Our attack extracts the entire projection matrix of OpenAI’s ada and babbage language models. We thereby confirm, for the first time, that these black-box models have a hidden dimension of 1024 and 2048, respectively. We also recover the exact hidden dimension size of the gpt-3.5-turbo model, and estimate it would cost under $2,000 in queries to recover the entire projection matrix.
Using logit vector
Suppose we query a language model on a large number of different random prefixes. Even though each output logit vector is an l-dimensional vector, they all actually lie in a h-dimensional subspace because the embedding projection layer up-projects from h-dimensions. Therefore, by querying the model “enough” (more than h times) we will eventually observe new queries are linearly dependent of past queries. We can then compute the dimensionality of this subspace (e.g., with SVD) and report this as the hidden dimensionality of the model. (Pigeonhole principle)

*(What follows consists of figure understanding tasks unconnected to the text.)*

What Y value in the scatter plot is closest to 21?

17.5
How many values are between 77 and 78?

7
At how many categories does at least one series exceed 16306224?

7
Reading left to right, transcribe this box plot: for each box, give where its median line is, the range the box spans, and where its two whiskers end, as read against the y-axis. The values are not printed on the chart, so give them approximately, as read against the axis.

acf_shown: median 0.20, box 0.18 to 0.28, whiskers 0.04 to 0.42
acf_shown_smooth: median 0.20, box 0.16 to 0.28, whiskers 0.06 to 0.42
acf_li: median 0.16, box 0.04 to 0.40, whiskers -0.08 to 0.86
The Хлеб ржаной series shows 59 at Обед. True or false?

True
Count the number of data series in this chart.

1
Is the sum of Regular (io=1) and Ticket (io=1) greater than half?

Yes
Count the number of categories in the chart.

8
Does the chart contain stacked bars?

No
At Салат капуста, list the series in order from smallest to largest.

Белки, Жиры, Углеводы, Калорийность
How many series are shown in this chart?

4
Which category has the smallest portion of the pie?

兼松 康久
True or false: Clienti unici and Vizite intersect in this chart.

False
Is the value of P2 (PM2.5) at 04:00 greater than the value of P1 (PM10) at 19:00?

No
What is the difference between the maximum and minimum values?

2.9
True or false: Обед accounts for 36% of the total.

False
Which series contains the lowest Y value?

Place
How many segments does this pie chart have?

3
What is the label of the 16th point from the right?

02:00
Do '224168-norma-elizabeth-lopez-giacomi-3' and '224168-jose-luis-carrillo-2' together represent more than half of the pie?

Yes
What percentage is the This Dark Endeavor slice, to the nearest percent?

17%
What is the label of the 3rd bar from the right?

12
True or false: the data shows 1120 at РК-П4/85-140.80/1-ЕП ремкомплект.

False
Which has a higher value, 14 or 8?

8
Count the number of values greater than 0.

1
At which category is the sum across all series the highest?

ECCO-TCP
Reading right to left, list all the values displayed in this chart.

SVD can recover the hidden dimensionality of a model when the final output layer dimension is greater than the hidden dimension.
Using Blackbox API
The above attack makes a significant assumption: that the adversary can directly observe the complete logit vector for each input. In practice, this is not true: no production model we are aware of provides such an API. Instead, for example, they provide a way for users to get the top-K (by logit) token log probabilities. In this section we address this challenge.
We develop attacks for APIs that return log probabilities for the top K tokens (sorted by logits), and where the user can specify a real-valued bias b ∈ R|X| (the “logit bias”) to be added to the logits for specified tokens before the softmax.
We make one simple insight for our logprob-free attacks: sampling with temperature 0 produces the token with the largest logit value. By adjusting the logit bias for each token accordingly, we can therefore recover every token’s logit value through binary search. Formally, let p be the prompt, and relabel tokens so that the token with index 0 is the most likely token in the response to p, given by O(p, b = {}). For each token i ̸= 0, we run a binary search over the logit bias term to find the minimal value xi ≥ 0 such that the model emits token i with probability 1. This recovers all logits (like all prior attacks, we lose one free variable due to the softmax).